# Hartford Derrick. My first Hartford build!



## TOM_1/20.3 (Mar 28, 2013)

Hello Everyone,
I was able to win a Hartford Derrick kit on eBay (the old one that includes the wood).
The diagrams are great. The instructions minimal and identifying some of the parts is very difficult. Overall however great kit!

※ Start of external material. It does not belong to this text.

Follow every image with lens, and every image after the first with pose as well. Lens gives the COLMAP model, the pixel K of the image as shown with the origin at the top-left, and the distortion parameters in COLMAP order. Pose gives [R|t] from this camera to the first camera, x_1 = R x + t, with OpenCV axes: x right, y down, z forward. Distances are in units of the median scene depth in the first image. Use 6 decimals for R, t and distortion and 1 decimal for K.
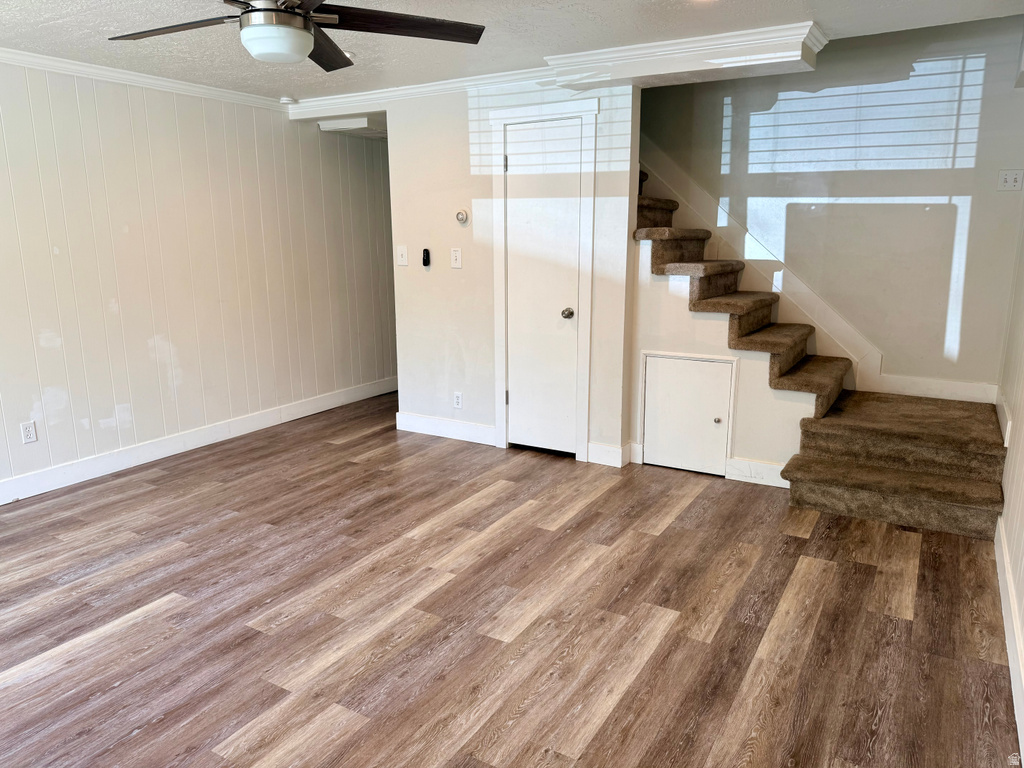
lens RADIAL K [[721.0, 0, 512.2], [0, 721.0, 391.5], [0, 0, 1]] dist [0.057417, -0.075526]
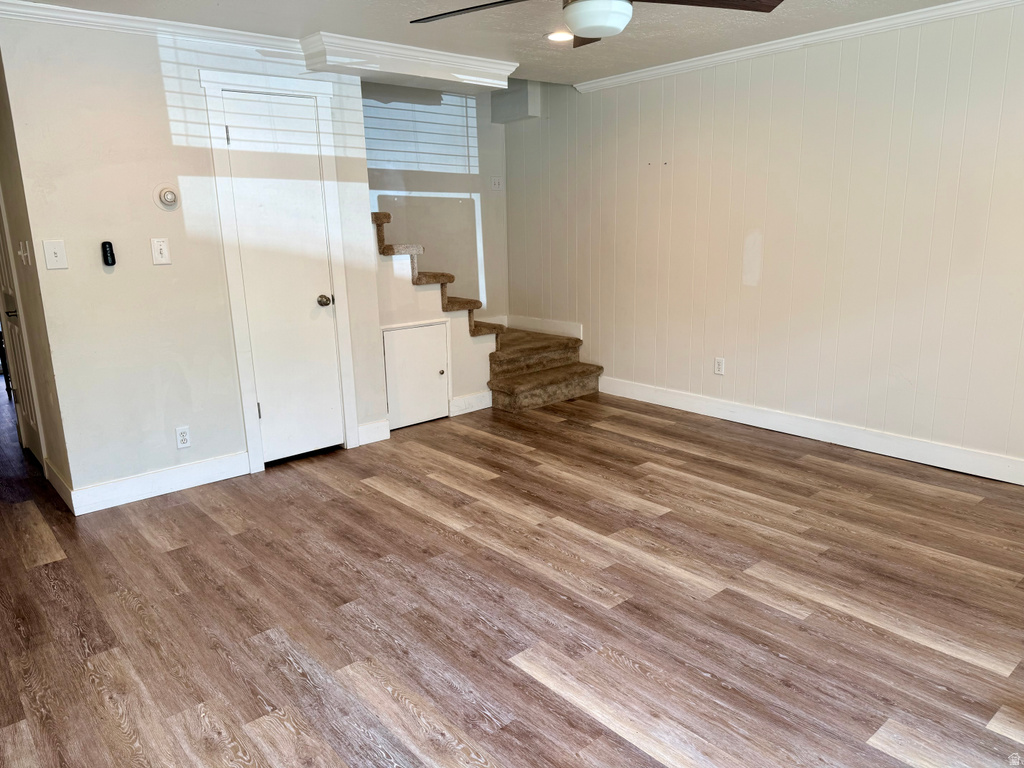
lens RADIAL K [[717.8, 0, 508.2], [0, 717.8, 387.7], [0, 0, 1]] dist [0.152281, -0.273780]
pose [[0.312977, -0.219533, 0.924040, -0.892871], [0.231022, 0.961295, 0.150136, -0.101186], [-0.921235, 0.166485, 0.351581, 0.527191]]
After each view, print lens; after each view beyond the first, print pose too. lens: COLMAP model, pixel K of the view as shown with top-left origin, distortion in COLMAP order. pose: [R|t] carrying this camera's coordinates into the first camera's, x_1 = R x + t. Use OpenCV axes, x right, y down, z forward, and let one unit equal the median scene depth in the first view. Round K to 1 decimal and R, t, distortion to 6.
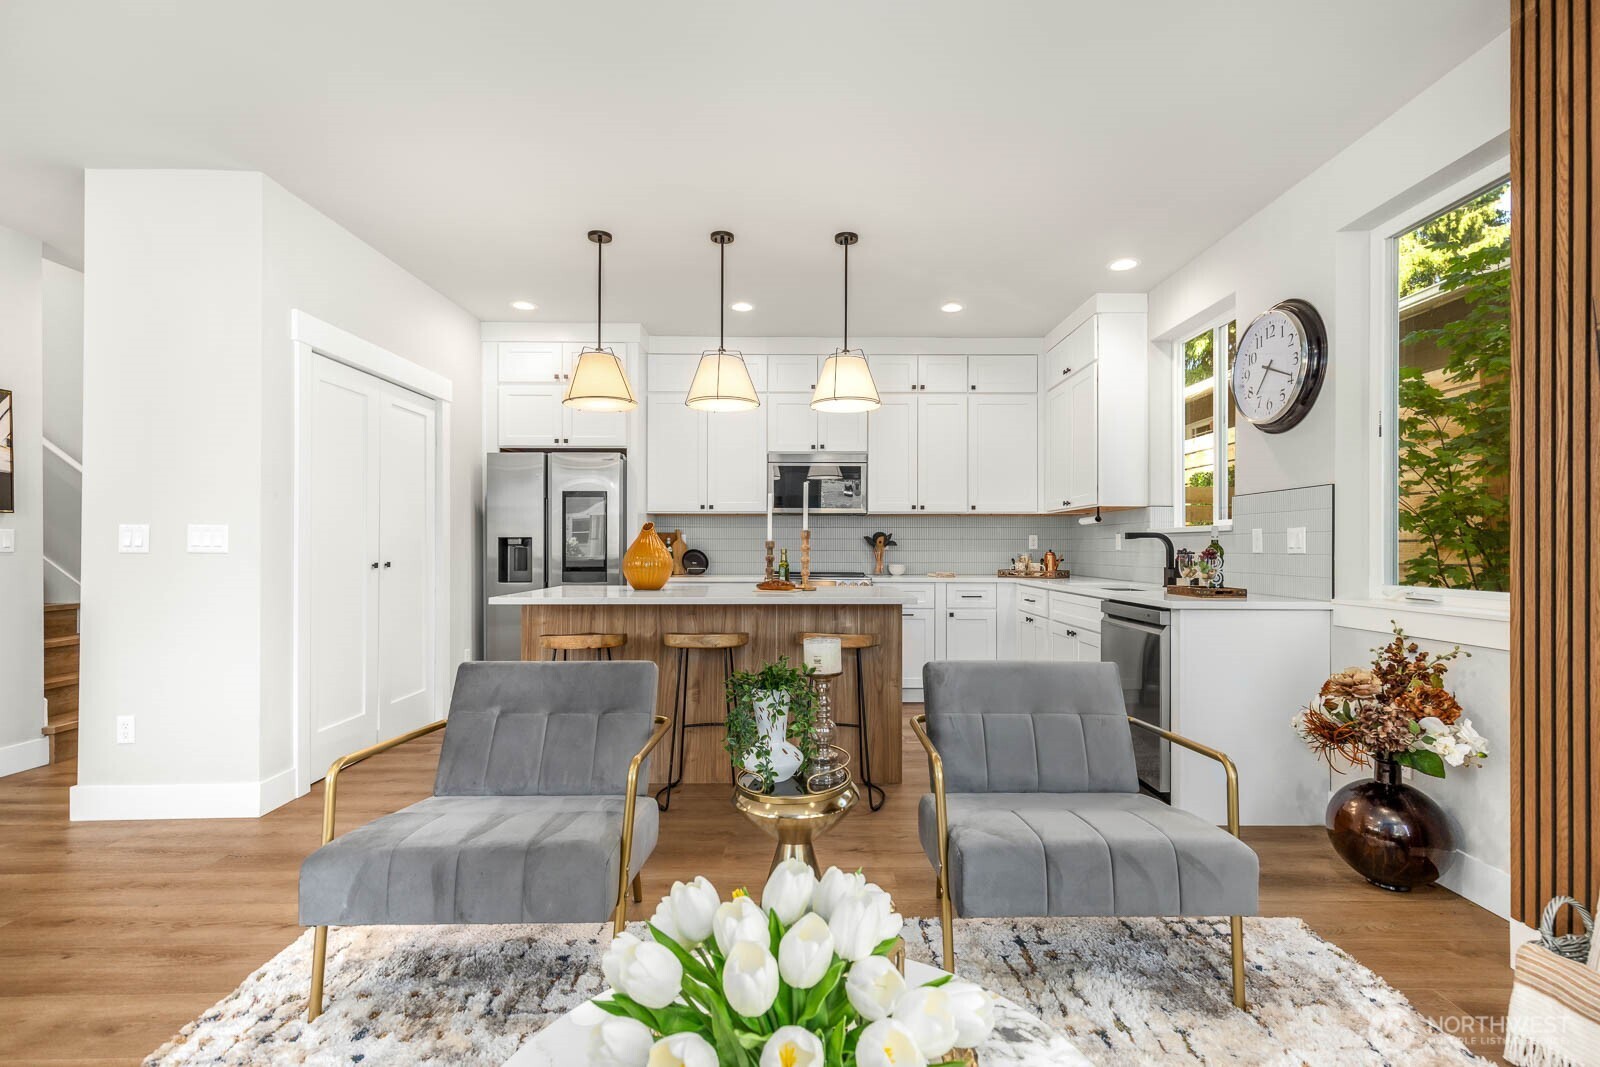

The first problem was fitting in the brakes. I finally preassembled them on a piece of wood, cutting everything to size and then installing everything: 










The second problem was the hook and pulley. The hook broke on me and the pulley parts were not included. I had some left over bronze from my 1-gauge years, cut and filed to form the hook. Brass made the frame. The roller is made from 2 N-scale wheels - work perfectly:










Here the final result: 










I lost (maybe the cat decided to play with it) one of the crank handles, so I bent a brass wire (still need paint). The smaller gear is very thin and slipped off the larger gear. I found a plastic gear in my junk box that was perfect. The final product:










I am now working on a Hartford flat car. Have a great day,
TOM


----------



## HampshireCountyNarrowGage (Apr 4, 2012)

Nice work Tom.


----------



## TOM_1/20.3 (Mar 28, 2013)

Thanks!


----------



## Richard Smith (Jan 2, 2008)

Hey TeeDeeUm. Nice Derrick. Good to see you still up and around!


----------